--- EXERCISE MATERIALS Enclosed Below ---
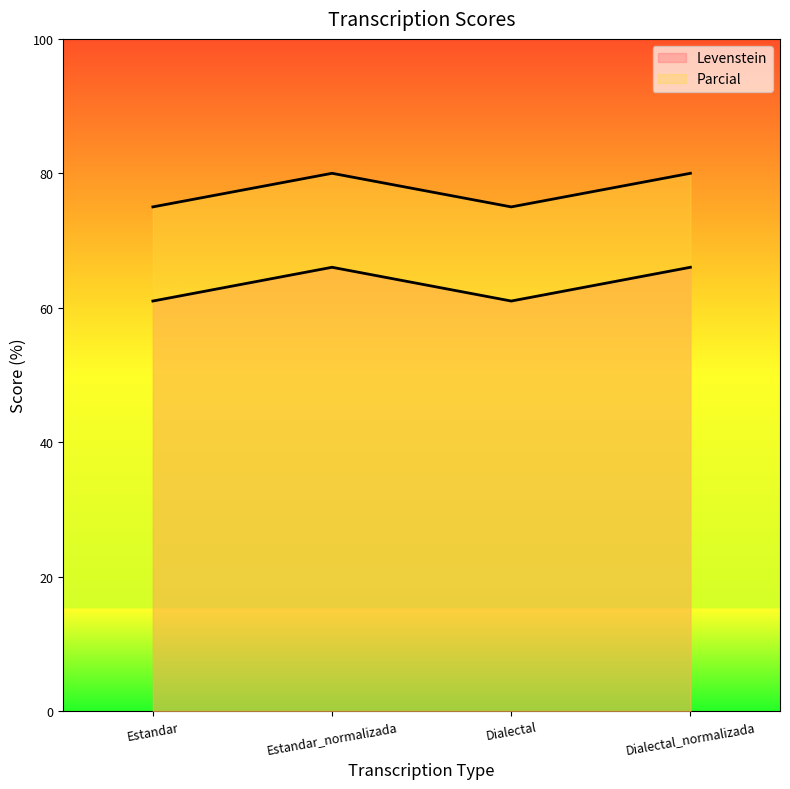

What is the label of the 3rd point from the right?

Estandar_normalizada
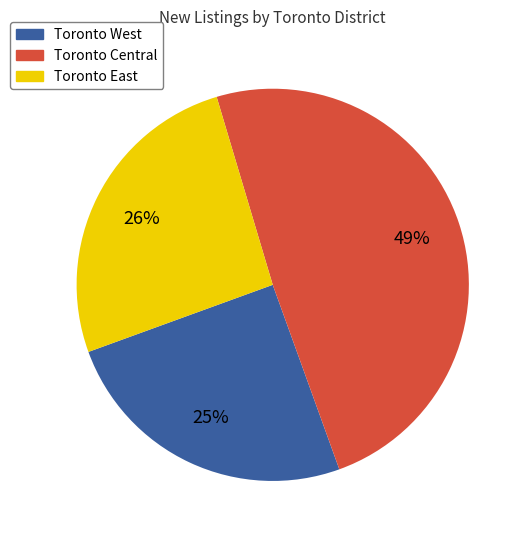

Does Toronto Central account for over 50% of the chart?

No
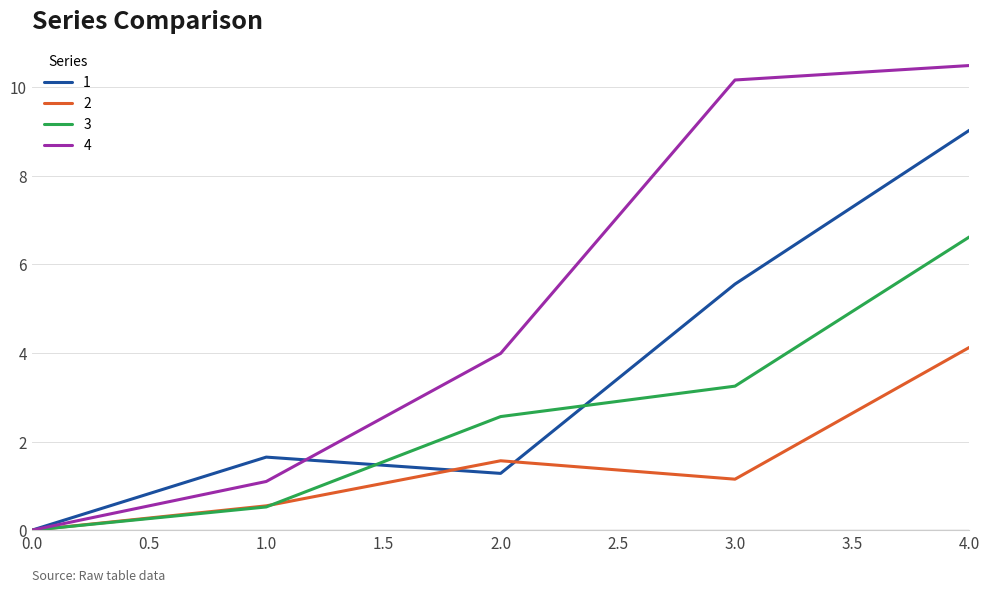

What is the total value across all series at 1.0?

3.8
--- End of Enclosed EXERCISE MATERIALS ---
**WHAT YOU NEED TO DO**
Render all the items above as a Markdown table with the columns Row and Line: number each non-blank line in the Row column and put its text in the Line column. Leave the pictures out.

**ANSWER FOR THE TASK**
| Row | Line |
|---|---|
| 1 | What is the label of the 3rd point from the right? |
| 2 | Estandar_normalizada |
| 3 | Does Toronto Central account for over 50% of the chart? |
| 4 | No |
| 5 | What is the total value across all series at 1.0? |
| 6 | 3.8 |